Luthens was one of three people to address the school board Feb. 14 and ask for a more immediate end to the mandate.
Aubrie Hoover of St. Louis County Public Health participated in the advisory meeting and reported a steep drop in Covid activity in the county, including 136 active cases among public school students, down from a January peak of better than 900.
Hoover also rattled off other statistics showing that Covid-19 was rapidly decreasing, but cautioned “the numbers are moving in the right direction, but there’s still a fair amount of Covid in our area.”
Hoover acknowledged that other districts with mask mandates were dialing back, and said some schools were retaining the option to reinstate masking for individual classrooms in the case of a Covid outbreak.
She said it was unlikely that the CDC would end its current guidance calling for universal masking in public school settings, even though an increasing amount of schools are casting that guidance aside.
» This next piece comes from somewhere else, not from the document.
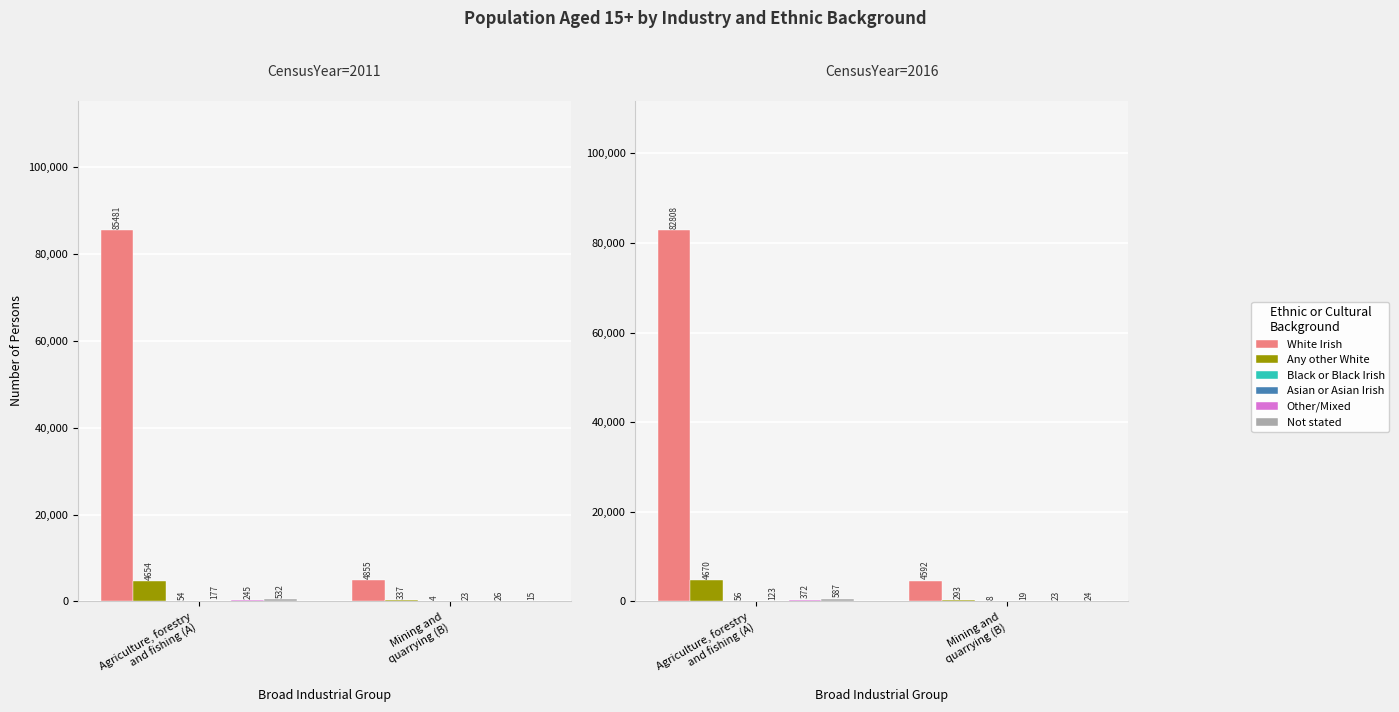

How many data points does each series have?

2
School board member Tom Omerza said he was confident that district administrators could provide direction should Covid flare-ups occur, hailing them for “doing a great job of addressing positive cases.”
High school principal Megan Anderson said there were only three positive cases among students and staff, a steep drop from early-January when as many as 46 cases were active at one time within the school district.
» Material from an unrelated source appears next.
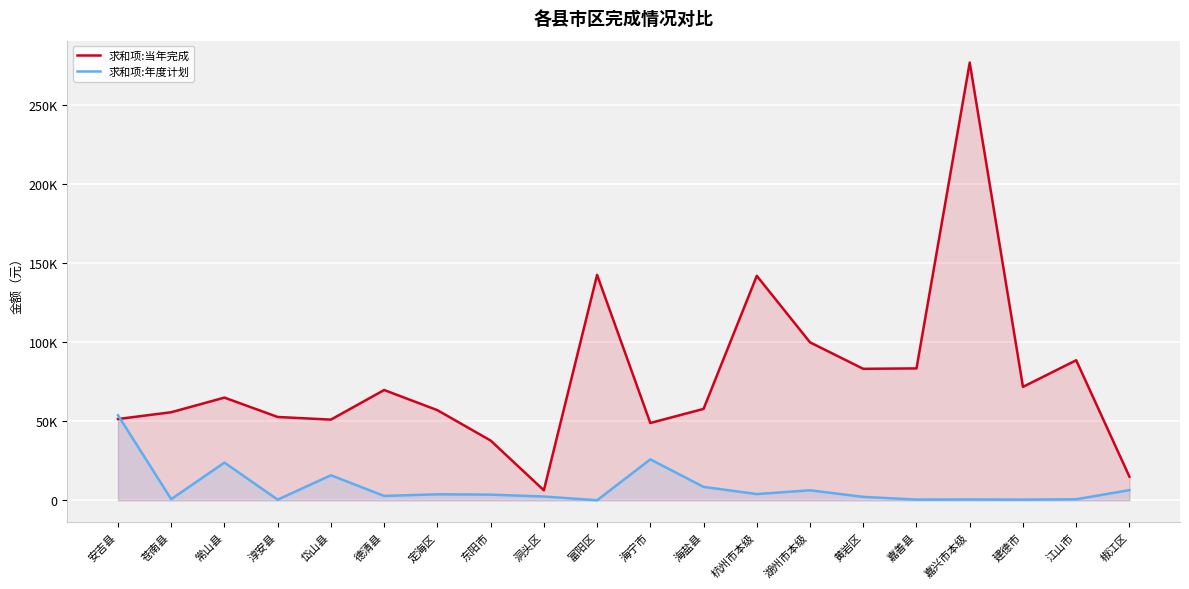

True or false: 求和项:当年完成 has a value of 18986.1 at 岱山县.

False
Since the start of the school year, the district has had 220 positive cases, more than four times as many as in 2020-21.
Ever since the school district adopted the mask mandate just prior to the start of the school year, the issue has sparked differing views and at-times contentious debate.
The decision led to a petition signed by more than 300 opponents and vehement vocal opposition at a Sept. 13 board meeting that was moved to the gymnasium to accommodate an audience of about 250 people.
Klarich told the group that he was “not against any thing that was decided prior to this, but I think it’s time (to change).”
Numerous other area districts, including the St. Louis County District with nearby schools in Babbitt, Tower and Cook, have not required masks all year. Others in the area without mask mandates include Mesabi East, Mt. Iron-Buhl and Chisholm, with Rock Ridge joining that group earlier this month.
In October, the Ely board rolled back part of its mandate - exempting after-school activities and allowing participants as well as spectators to be unmasked for indoor athletic events.